Fra le tante domande che pongono i giovani, ce n’è una che ritorna spesso: “perché andare a Messa la Domenica”?
A volte è posta da un ragazzo “costretto” a seguire la volontà dei suoi genitori.
Oppure è fatta da uno che vede i cristiani “da fuori”, da lontano.
Altre volte da chi vi partecipa per abitudine e non ha ancora una motivazione convincente.
Forse ce la siamo chiesta pure noi: “che senso ha? A che serve?”.
«Chi mangia la mia carne e beve il mio sangue rimane in me e io in lui», disse Gesù.
Andare a Messa non è ricevere un tozzo di pane, nemmeno ascoltare una (si spera) buona parola detta da chi presiede, oppure timbrare il cartellino dell’adempiuto precetto festivo. Sarebbe tristissimo ridurlo a questo, perché manco ti sfiora la vita.
Mi illuminano invece le parole di papa Francesco, che disse come l’Eucarestia è questione di «rimanere: Gesù in noi e noi in Gesù. La comunione è assimilazione: mangiando Lui, diventiamo come Lui. Ma questo richiede il nostro “sì”, la nostra adesione di fede».
L’Eucarestia non è un pane morto, ma un pane vivo, spezzato e donato: è il desiderio di nutrirsi della carne e del sangue di Gesù, cioè della sua concreta umanità: delle sue parole, delle sue scelte, dei suoi sentimenti, dei suoi gusti, delle sue preferenze, del suo stile di vita.
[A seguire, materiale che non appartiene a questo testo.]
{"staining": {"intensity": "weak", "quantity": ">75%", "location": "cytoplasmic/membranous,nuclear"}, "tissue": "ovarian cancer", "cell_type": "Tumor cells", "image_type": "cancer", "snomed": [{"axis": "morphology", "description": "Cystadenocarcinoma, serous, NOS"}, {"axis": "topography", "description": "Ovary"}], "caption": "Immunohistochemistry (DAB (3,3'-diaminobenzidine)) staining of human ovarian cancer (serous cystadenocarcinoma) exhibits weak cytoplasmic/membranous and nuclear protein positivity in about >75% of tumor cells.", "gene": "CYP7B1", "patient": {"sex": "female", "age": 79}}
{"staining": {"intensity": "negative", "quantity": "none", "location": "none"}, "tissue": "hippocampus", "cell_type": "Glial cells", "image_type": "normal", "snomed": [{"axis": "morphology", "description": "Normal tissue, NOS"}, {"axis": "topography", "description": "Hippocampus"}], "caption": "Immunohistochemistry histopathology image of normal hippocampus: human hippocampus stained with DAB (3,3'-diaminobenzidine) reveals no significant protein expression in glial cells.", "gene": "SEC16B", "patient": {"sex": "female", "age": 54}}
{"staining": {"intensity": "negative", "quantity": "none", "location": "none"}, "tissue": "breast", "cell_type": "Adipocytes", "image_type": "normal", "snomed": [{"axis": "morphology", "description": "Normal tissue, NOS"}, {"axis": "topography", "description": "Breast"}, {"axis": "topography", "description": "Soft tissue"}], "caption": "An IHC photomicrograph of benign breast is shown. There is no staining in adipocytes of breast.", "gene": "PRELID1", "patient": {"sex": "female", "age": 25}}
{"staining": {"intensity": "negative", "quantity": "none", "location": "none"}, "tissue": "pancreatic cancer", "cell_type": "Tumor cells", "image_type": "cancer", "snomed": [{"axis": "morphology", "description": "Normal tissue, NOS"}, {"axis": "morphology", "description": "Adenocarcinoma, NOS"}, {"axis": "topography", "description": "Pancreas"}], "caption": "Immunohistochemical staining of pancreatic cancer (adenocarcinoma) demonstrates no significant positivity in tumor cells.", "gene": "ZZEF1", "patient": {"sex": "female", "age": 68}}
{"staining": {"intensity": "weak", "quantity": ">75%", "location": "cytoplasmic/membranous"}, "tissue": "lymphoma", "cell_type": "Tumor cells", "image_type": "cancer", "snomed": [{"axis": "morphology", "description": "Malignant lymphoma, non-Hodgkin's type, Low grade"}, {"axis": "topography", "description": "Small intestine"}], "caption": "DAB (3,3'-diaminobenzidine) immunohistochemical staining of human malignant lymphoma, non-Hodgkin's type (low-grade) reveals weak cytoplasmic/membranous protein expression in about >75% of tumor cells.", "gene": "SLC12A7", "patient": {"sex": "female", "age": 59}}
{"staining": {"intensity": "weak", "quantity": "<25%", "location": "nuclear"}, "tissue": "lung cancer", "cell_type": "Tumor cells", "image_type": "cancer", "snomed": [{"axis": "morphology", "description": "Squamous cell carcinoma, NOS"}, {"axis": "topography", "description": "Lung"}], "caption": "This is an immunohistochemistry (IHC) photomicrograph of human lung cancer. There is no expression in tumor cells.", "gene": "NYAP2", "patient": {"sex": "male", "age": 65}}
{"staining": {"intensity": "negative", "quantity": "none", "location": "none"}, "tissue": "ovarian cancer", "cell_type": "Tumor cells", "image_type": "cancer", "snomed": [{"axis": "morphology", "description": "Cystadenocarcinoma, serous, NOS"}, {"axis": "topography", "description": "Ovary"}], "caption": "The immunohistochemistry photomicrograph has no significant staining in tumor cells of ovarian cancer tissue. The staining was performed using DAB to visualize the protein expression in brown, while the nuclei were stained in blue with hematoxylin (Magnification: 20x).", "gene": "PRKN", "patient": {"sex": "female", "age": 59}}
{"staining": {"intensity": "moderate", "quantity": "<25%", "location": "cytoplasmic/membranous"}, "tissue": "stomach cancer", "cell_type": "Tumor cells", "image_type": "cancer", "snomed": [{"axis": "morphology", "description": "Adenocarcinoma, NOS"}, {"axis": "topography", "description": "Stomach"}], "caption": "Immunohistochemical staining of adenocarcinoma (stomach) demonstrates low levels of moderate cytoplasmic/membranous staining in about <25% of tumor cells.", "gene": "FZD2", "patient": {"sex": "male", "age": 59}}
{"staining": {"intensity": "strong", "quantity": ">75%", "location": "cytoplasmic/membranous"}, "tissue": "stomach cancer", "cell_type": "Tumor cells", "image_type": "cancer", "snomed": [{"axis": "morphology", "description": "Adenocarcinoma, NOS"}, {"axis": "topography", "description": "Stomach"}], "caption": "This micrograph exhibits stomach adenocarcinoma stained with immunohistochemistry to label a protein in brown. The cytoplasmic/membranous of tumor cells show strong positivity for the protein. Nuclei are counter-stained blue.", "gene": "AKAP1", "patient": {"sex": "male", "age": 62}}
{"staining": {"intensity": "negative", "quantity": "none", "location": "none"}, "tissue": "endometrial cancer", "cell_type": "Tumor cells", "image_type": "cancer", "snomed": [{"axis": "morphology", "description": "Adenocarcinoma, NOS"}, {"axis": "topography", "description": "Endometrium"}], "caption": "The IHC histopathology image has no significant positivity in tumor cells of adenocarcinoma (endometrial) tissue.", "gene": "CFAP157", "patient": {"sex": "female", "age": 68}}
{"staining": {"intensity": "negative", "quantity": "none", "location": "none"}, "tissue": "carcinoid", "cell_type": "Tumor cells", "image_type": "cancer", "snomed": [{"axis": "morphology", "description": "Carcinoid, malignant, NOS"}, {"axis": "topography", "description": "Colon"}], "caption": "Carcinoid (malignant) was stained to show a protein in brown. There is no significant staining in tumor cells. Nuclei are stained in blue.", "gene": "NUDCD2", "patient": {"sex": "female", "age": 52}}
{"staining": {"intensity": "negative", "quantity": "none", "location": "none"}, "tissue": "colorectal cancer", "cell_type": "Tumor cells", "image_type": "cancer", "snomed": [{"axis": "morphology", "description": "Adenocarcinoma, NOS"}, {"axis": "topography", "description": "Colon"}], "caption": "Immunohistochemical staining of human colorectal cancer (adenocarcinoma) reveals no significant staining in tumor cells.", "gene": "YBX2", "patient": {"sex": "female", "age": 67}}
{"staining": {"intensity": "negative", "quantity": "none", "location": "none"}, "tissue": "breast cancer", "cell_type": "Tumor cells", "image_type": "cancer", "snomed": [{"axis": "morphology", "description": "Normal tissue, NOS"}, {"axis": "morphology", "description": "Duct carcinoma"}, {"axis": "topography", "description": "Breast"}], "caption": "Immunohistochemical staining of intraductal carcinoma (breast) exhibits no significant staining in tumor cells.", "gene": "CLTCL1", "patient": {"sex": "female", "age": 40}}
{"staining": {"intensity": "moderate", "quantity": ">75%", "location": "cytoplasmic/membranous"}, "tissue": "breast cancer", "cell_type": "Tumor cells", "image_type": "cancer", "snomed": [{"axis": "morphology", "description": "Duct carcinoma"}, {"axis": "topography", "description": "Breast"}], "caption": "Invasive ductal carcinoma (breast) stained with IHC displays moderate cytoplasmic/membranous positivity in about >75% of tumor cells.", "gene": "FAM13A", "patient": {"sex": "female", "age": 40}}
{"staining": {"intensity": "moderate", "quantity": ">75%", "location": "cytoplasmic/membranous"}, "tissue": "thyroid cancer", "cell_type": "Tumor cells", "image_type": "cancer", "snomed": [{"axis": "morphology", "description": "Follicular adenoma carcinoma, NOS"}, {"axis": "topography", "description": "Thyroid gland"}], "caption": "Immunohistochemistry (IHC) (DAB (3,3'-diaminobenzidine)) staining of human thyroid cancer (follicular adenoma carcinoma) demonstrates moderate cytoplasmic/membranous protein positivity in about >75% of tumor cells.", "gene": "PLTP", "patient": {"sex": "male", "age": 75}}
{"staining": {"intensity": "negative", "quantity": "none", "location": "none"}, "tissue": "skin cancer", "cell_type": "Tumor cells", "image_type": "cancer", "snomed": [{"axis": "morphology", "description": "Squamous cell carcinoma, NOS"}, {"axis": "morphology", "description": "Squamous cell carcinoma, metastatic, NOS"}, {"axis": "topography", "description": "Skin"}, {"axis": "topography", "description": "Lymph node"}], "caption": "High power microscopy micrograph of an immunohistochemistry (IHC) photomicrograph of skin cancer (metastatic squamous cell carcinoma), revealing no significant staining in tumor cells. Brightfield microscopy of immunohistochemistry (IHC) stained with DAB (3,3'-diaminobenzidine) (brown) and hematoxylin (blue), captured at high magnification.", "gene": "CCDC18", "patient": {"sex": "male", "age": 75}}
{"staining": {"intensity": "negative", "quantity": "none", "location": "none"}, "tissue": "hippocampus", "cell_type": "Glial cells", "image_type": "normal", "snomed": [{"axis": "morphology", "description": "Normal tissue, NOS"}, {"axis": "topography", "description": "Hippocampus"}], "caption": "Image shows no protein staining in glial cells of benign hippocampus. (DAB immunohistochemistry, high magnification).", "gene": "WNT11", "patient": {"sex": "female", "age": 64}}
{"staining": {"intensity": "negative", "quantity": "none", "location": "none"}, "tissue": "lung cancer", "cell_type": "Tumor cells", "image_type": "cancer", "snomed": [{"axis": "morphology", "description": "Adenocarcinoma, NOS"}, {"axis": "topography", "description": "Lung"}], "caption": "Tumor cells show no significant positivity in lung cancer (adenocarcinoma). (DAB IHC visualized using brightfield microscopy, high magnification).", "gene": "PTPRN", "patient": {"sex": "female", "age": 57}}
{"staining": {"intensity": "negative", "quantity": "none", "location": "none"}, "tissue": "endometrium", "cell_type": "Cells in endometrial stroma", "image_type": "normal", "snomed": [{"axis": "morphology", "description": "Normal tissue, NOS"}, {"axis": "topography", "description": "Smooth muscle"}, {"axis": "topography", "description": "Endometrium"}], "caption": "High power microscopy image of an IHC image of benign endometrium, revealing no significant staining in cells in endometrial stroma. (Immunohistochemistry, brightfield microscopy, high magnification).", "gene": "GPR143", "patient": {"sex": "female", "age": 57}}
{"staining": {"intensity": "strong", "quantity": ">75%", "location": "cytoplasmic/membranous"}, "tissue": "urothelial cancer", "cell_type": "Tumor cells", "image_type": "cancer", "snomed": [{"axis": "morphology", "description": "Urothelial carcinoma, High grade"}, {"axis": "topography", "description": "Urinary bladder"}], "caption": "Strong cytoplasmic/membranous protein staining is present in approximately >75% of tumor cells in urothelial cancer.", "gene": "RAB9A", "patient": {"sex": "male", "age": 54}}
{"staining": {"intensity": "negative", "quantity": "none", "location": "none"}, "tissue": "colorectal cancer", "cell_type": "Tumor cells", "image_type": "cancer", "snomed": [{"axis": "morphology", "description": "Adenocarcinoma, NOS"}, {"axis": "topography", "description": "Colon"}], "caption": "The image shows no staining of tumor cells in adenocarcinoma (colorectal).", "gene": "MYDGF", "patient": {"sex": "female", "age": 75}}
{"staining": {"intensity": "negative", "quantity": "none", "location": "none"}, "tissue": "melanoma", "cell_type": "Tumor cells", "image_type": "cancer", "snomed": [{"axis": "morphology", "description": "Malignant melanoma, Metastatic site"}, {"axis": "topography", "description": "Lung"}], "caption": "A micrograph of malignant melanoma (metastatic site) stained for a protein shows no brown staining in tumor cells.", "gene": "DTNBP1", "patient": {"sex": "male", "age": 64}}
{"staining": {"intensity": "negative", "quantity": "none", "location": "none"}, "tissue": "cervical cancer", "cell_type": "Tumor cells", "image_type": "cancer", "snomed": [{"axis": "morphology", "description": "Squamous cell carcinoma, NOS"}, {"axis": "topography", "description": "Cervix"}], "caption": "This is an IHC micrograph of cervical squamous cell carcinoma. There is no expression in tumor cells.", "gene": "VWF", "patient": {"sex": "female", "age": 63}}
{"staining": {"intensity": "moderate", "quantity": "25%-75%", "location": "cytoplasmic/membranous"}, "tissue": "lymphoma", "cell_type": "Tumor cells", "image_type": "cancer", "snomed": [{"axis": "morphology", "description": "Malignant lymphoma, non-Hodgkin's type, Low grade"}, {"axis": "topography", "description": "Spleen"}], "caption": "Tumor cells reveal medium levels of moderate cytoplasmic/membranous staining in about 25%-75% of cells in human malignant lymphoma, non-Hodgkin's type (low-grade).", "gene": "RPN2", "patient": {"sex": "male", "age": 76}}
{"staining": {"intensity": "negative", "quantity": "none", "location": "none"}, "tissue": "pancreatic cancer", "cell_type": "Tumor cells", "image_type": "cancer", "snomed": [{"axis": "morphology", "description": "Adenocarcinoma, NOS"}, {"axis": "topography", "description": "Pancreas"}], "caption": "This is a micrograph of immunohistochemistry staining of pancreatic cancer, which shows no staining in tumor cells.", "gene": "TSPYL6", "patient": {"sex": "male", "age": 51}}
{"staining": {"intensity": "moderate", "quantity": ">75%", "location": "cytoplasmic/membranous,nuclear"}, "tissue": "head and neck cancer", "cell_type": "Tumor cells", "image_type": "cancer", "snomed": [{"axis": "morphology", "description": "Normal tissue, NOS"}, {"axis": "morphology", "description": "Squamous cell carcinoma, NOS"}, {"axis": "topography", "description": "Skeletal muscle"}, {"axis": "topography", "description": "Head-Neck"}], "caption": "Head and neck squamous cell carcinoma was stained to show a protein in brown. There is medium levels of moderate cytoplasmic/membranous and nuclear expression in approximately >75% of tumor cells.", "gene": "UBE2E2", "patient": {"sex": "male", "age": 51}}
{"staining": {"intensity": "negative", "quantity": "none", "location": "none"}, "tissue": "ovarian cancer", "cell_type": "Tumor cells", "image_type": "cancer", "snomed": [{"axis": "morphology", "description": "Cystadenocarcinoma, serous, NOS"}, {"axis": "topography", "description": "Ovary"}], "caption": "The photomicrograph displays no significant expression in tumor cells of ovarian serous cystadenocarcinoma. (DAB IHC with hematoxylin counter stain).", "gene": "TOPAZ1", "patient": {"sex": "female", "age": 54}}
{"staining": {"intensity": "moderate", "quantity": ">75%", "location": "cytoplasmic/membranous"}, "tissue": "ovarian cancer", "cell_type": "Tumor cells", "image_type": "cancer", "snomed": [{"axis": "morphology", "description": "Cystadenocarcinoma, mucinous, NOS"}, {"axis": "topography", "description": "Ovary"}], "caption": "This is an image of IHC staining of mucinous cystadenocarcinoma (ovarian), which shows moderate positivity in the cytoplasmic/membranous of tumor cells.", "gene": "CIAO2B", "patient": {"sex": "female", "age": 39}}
Ecco il nostro cibo: la sua umanità concreta, che attraverso l’Eucarestia noi riceviamo e assimiliamo in noi come cibo.
Forse qualcuno ora potrebbe esplodere in una risata: “ma dai, credi ancora a questi romanticismi?”. “Svegliati prete! Guardati attorno! I cristiani sono i primi a far fatica ad amare come Gesù, ad agire secondo i suoi criteri… loro fanno come tutti…”.
È vero, dobbiamo svegliarci. L’Eucarestia non è un pane “magico” per “me”, un qualcosa che cambia il mio cuoricino, che mi mette un’aureola, che mi immunizza dal male. In un mondo a volte individualista, c’è il rischio che anche la Messa si riduca a individualismo… che la condivisione sia un optional.
Perché andare a Messa? Non soltanto per diventare pane “buono”, ma pane “spezzato”. Un pane che si dona, che dà la vita, che dà sapore, «così anche colui che mangia me vivrà per me».